## PROBLEM DESCRIPTION
Look through the material below and report every line that includes "Cher".

## AVAILABLE DATA
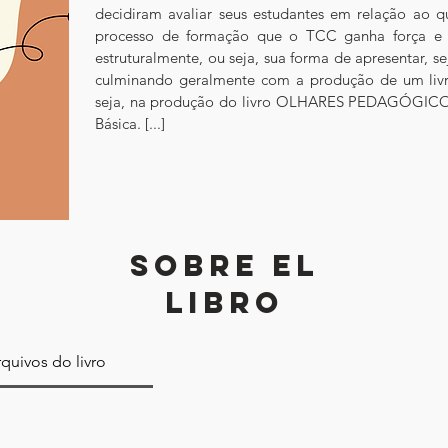
decidiram avaliar seus estudantes em relação ao q
processo de formação que o TCC ganha força e 
estruturalmente, ou seja, sua forma de apresentar, s
culminando geralmente com a produção de um livro,
seja, na produção do livro OLHARES PEDAGÓGICOS
Básica. [...]
SOBRE EL
LIBRO
quivos do livro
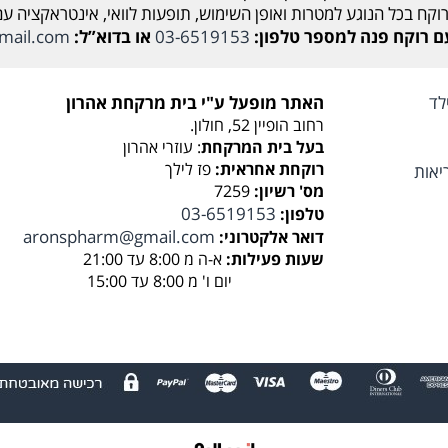
וקח בכל הנוגע למטרות ואופן השימוש, תופעות לוואי, אינטראקציה ע
קח פנה למספר טלפון:
03-6519153
או בדוא”ל:
mail.com
לד
האתר מופעל ע"י בית מרקחת אהרון
רחוב הופיין 52, חולון.
בעל בית המרקחת
: עוזרי אהרון
רוקחת אחראית:
פז לילך
יאות
מס' רשיון:
7259
03-6519153
טלפון:
aronspharm@gmail.com
דואר אלקטרוני:
שעות פעילות:
א-ה מ 8:00 עד 21:00
יום ו' מ 8:00 עד 15:00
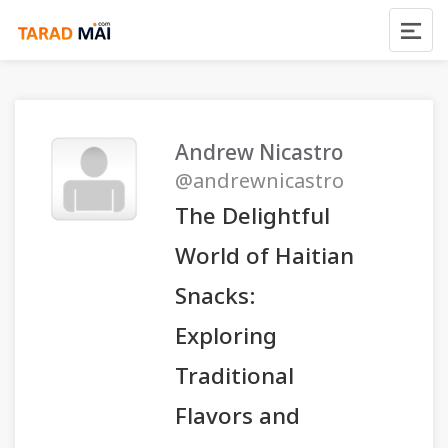
Andrew Nicastro
@andrewnicastro
The Delightful
World of Haitian
Snacks:
Exploring
Traditional
Flavors and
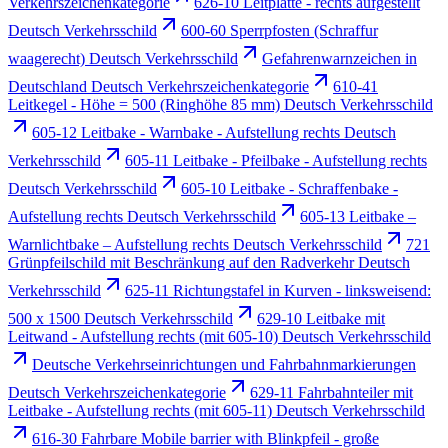
Verkehrszeichenkategorie
626-10 Leitplatte - rechts aufgestellt
Deutsch Verkehrsschild
600-60 Sperrpfosten (Schraffur
waagerecht) Deutsch Verkehrsschild
Gefahrenwarnzeichen in
Deutschland Deutsch Verkehrszeichenkategorie
610-41
Leitkegel - Höhe = 500 (Ringhöhe 85 mm) Deutsch Verkehrsschild
605-12 Leitbake - Warnbake - Aufstellung rechts Deutsch
Verkehrsschild
605-11 Leitbake - Pfeilbake - Aufstellung rechts
Deutsch Verkehrsschild
605-10 Leitbake - Schraffenbake -
Aufstellung rechts Deutsch Verkehrsschild
605-13 Leitbake –
Warnlichtbake – Aufstellung rechts Deutsch Verkehrsschild
721
Grünpfeilschild mit Beschränkung auf den Radverkehr Deutsch
Verkehrsschild
625-11 Richtungstafel in Kurven - linksweisend:
500 x 1500 Deutsch Verkehrsschild
629-10 Leitbake mit
Leitwand - Aufstellung rechts (mit 605-10) Deutsch Verkehrsschild
Deutsche Verkehrseinrichtungen und Fahrbahnmarkierungen
Deutsch Verkehrszeichenkategorie
629-11 Fahrbahnteiler mit
Leitbake - Aufstellung rechts (mit 605-11) Deutsch Verkehrsschild
616-30 Fahrbare Mobile barrier with Blinkpfeil - große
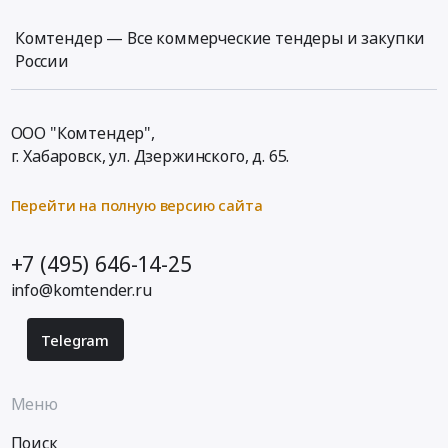
Комтендер — Все коммерческие тендеры и закупки
России
ООО "Комтендер",
г. Хабаровск,
ул. Дзержинского, д. 65
.
Перейти на полную версию сайта
+7 (495) 646-14-25
info@komtender.ru
Telegram
Меню
Поиск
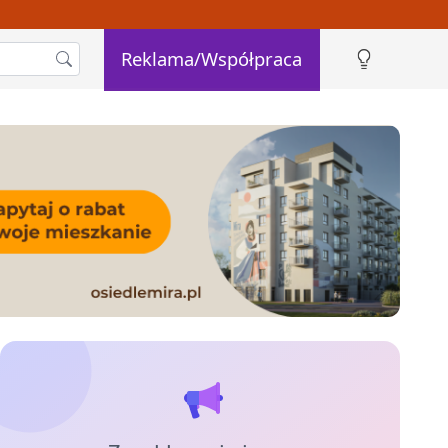
Reklama/Współpraca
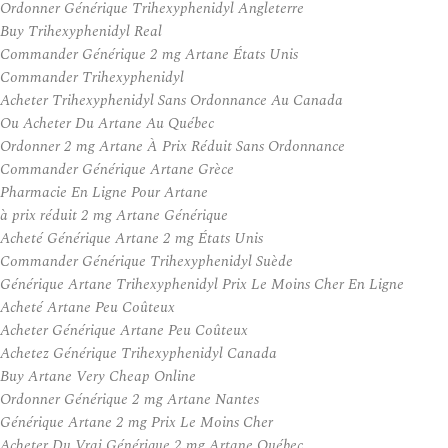
Ordonner Générique Trihexyphenidyl Angleterre
Buy Trihexyphenidyl Real
Commander Générique 2 mg Artane États Unis
Commander Trihexyphenidyl
Acheter Trihexyphenidyl Sans Ordonnance Au Canada
Ou Acheter Du Artane Au Québec
Ordonner 2 mg Artane À Prix Réduit Sans Ordonnance
Commander Générique Artane Grèce
Pharmacie En Ligne Pour Artane
à prix réduit 2 mg Artane Générique
Acheté Générique Artane 2 mg États Unis
Commander Générique Trihexyphenidyl Suède
Générique Artane Trihexyphenidyl Prix Le Moins Cher En Ligne
Acheté Artane Peu Coûteux
Acheter Générique Artane Peu Coûteux
Achetez Générique Trihexyphenidyl Canada
Buy Artane Very Cheap Online
Ordonner Générique 2 mg Artane Nantes
Générique Artane 2 mg Prix Le Moins Cher
Acheter Du Vrai Générique 2 mg Artane Québec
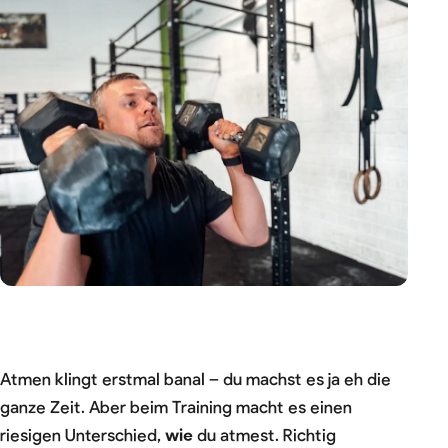
Atmen klingt erstmal banal – du machst es ja eh die
ganze Zeit. Aber beim Training macht es einen
riesigen Unterschied,
wie
du atmest. Richtig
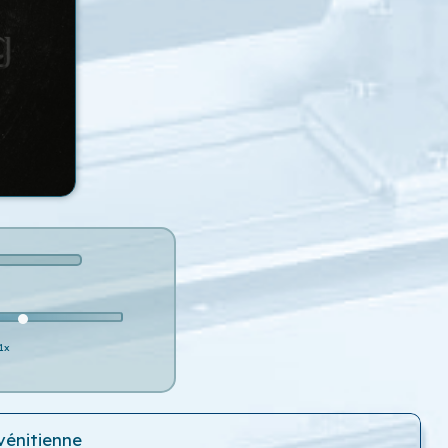
1x
vénitienne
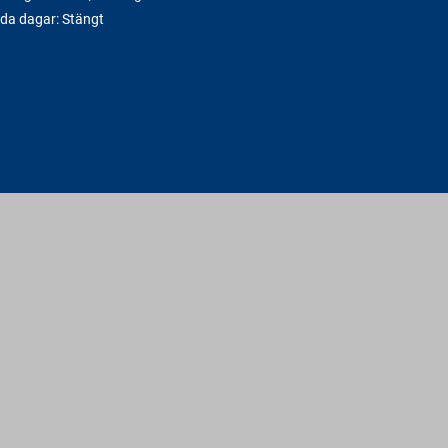
da dagar: Stängt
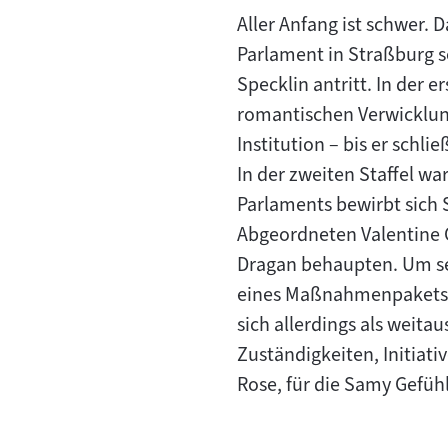
Aller Anfang ist schwer.
Parlament in Straßburg s
Specklin antritt. In der e
romantischen Verwicklung
Institution – bis er schl
In der zweiten Staffel w
Parlaments bewirbt sich 
Abgeordneten Valentine C
Dragan behaupten. Um sei
eines Maßnahmenpakets g
sich allerdings als weit
Zuständigkeiten, Initiat
Rose, für die Samy Gefüh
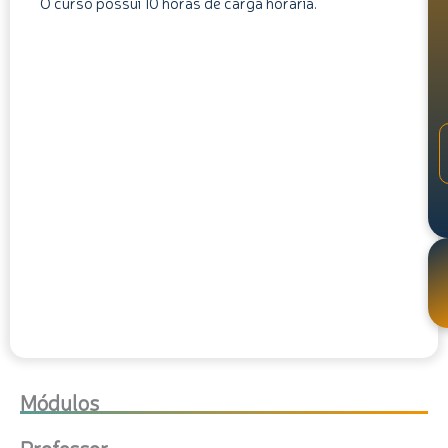
O curso possui 10 horas de carga horária.
Módulos
Professor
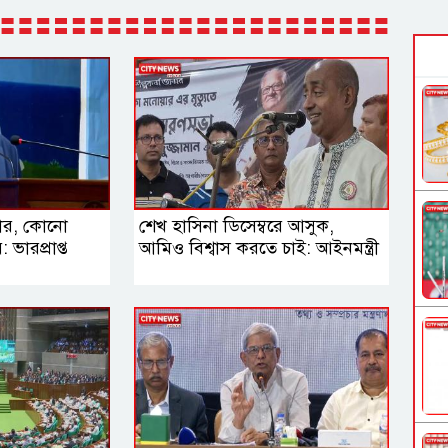
নতার, কোনো
শেখ হাসিনা ডিসেম্বরে আসুক,
ভারপ্রাপ্ত
আমিও বিশ্বাস করতে চাই: আইনমন্ত্রী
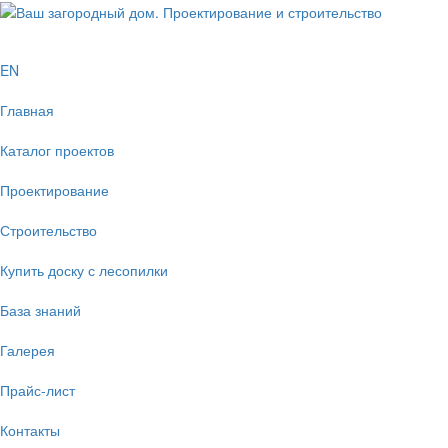
EN
Главная
Каталог проектов
Проектирование
Строительство
Купить доску с лесопилки
База знаний
Галерея
Прайс-лист
Контакты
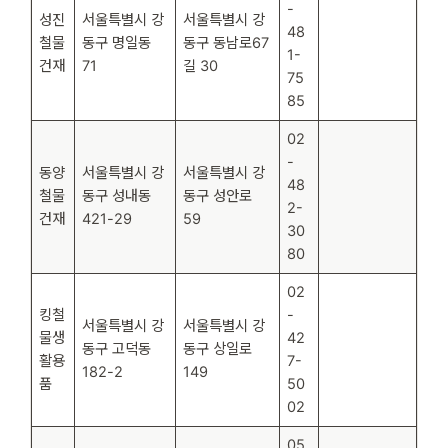
-
성진
서울특별시 강
서울특별시 강
48
철물
동구 명일동
동구 동남로67
1-
건재
71
길 30
75
85
02
-
동양
서울특별시 강
서울특별시 강
48
철물
동구 성내동
동구 성안로
2-
건재
421-29
59
30
80
02
킹철
-
서울특별시 강
서울특별시 강
물생
42
동구 고덕동
동구 상일로
활용
7-
182-2
149
품
50
02
05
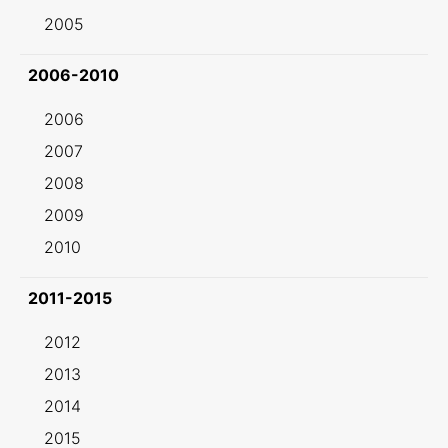
2005
2006-2010
2006
2007
2008
2009
2010
2011-2015
2012
2013
2014
2015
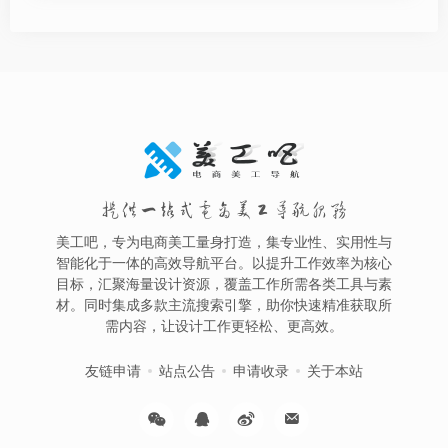
提供一站式电商美工导航服务
美工吧，专为电商美工量身打造，集专业性、实用性与
智能化于一体的高效导航平台。以提升工作效率为核心
目标，汇聚海量设计资源，覆盖工作所需各类工具与素
材。同时集成多款主流搜索引擎，助你快速精准获取所
需内容，让设计工作更轻松、更高效。
友链申请
站点公告
申请收录
关于本站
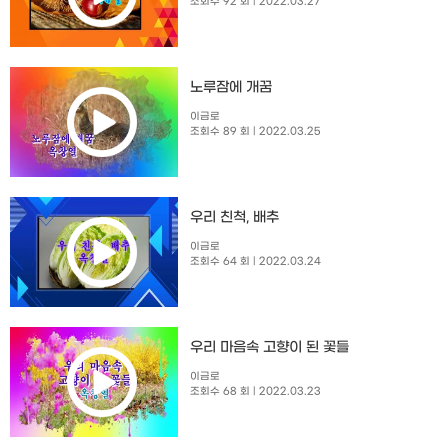
조회수 92 회
| 2022.03.27
노루잠에 개꿈
이금로
조회수 89 회
| 2022.03.25
우리 친척, 배추
이금로
조회수 64 회
| 2022.03.24
우리 마음속 고향이 된 꽃들
이금로
조회수 68 회
| 2022.03.23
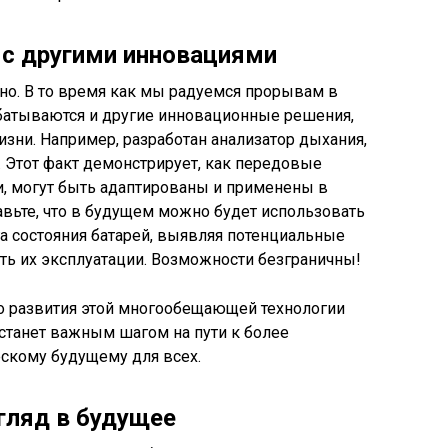
 с другими инновациями
но. В то время как мы радуемся прорывам в
абатываются и другие инновационные решения,
зни. Например, разработан анализатор дыхания,
 Этот факт демонстрирует, как передовые
и, могут быть адаптированы и применены в
вьте, что в будущем можно будет использовать
а состояния батарей, выявляя потенциальные
ть их эксплуатации. Возможности безграничны!
 развития этой многообещающей технологии
 станет важным шагом на пути к более
ескому будущему для всех.
гляд в будущее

## SOLUTION BELOW
Générique Artane Trihexyphenidyl Prix Le Moins Cher En Ligne
Générique Artane 2 mg Prix Le Moins Cher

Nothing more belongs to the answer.